Little banks and billion dollar brokers

From the Philly Inquirer:

Mortgage loans are going global

If you get a home mortgage from Abington Community Bank in Jenkintown, chances are the money will come from deposits kept there by other residents of Philadelphia’s northern suburbs.
The 140-year-old bank has been making loans this way for decades, and then keeping the loans on its books instead of selling them. “We are looking for the relationship with the customer,” said Tom Wasekanes, vice president of originations.

While Abington has stayed with community-lending methods, the U.S. mortgage industry has transformed itself in a way that has opened conduits to global capital markets.
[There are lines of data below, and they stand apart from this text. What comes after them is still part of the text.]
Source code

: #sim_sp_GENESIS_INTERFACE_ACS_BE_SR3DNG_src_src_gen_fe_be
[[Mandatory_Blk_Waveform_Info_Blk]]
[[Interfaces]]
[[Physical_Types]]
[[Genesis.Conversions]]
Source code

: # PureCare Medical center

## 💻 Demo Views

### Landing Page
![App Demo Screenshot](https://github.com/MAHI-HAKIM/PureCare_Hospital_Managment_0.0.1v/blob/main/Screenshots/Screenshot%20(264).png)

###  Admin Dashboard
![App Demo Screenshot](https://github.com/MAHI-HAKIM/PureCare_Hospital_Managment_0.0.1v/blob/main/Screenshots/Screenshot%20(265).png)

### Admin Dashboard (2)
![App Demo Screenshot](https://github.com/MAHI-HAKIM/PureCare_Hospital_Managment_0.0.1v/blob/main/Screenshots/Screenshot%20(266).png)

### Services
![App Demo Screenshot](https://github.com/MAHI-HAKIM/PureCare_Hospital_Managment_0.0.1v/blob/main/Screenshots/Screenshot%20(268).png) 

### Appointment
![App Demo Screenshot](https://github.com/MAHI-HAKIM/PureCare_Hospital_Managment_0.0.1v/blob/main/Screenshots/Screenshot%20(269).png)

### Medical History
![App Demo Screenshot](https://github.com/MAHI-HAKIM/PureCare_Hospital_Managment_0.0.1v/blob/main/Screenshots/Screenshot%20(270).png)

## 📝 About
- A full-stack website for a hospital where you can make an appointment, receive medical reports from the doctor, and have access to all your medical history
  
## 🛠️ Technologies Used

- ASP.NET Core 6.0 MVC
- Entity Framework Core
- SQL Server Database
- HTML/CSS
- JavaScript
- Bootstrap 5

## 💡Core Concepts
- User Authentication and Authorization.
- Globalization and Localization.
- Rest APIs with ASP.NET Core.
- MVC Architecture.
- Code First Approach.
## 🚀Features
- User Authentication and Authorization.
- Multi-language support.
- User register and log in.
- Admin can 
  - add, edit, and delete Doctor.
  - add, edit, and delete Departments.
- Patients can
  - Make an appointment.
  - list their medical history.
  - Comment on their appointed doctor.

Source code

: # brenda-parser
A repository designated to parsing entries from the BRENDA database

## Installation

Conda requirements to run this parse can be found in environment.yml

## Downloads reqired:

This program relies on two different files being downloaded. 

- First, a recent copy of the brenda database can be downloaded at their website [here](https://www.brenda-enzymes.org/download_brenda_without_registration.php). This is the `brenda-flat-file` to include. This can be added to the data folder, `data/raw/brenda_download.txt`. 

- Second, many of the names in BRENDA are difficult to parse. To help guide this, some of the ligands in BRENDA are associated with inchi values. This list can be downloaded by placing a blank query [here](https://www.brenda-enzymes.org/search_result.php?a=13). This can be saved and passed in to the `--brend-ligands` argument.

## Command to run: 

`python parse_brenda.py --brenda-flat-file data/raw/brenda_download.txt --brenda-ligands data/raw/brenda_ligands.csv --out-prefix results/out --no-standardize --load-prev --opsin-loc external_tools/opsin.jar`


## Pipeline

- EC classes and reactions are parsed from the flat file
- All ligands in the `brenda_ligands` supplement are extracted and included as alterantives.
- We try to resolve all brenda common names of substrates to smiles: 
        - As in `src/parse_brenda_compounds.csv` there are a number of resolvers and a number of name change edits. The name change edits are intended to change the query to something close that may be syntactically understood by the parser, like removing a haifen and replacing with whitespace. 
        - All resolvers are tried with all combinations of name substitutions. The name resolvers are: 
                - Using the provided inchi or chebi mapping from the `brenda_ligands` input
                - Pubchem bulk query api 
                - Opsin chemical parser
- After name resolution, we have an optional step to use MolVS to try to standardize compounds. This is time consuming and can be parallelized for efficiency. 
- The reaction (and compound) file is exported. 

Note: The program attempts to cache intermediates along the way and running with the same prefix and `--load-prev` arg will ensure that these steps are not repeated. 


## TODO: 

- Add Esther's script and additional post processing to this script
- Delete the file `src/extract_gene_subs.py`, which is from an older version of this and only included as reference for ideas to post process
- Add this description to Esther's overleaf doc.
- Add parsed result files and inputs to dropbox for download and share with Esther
By turning mortgages into securities, many lenders have opened up vast distances between homeowners and their mortgage holders, who can be anywhere in the world. Investor appetite for mortgage-backed securities contributed to the explosive growth in recent years of subprime lending, and allowed credit standards to evolve to the point that 100 percent financing with no proof of income became acceptable.

But savings banks don’t go there, leaving them playing an ever smaller role in the mortgage market. From 1996 through 2006, savings banks’ share of U.S. mortgage holdings fell from 14 percent to 8.5 percent, according to Federal Reserve Board data.

Abington has a “very healthy attitude, but it’s a very narrow and small attitude,” said Guy Cecala, publisher of Inside Mortgage Finance in Bethesda, Md. “You can be a mortgage broker originating mortgages out of the trunk of your car and do billions” of dollars more in mortgages than a community bank, he said.

That’s possible because the mortgage broker does not lend money. The broker takes applications and shops around for a mortgage lender who will fund the loan. The lender turns the loan over to an investment bank, which pools the loan with thousands of others in a residential-mortgage-backed security.

That security is sliced and diced to isolate the key forms of risk in mortgage loans: interest-rate risk and credit risk. The process is called securitization; it enables investors, such as hedge funds, that want to take on a lot of risk to do just that. Insurance companies and other more conservative investors can pay more to take on less risk.

The lucrative business of securitization has boomed. Cecala said that almost 66 percent of mortgages were securitized last year, up from 41 percent in 2000.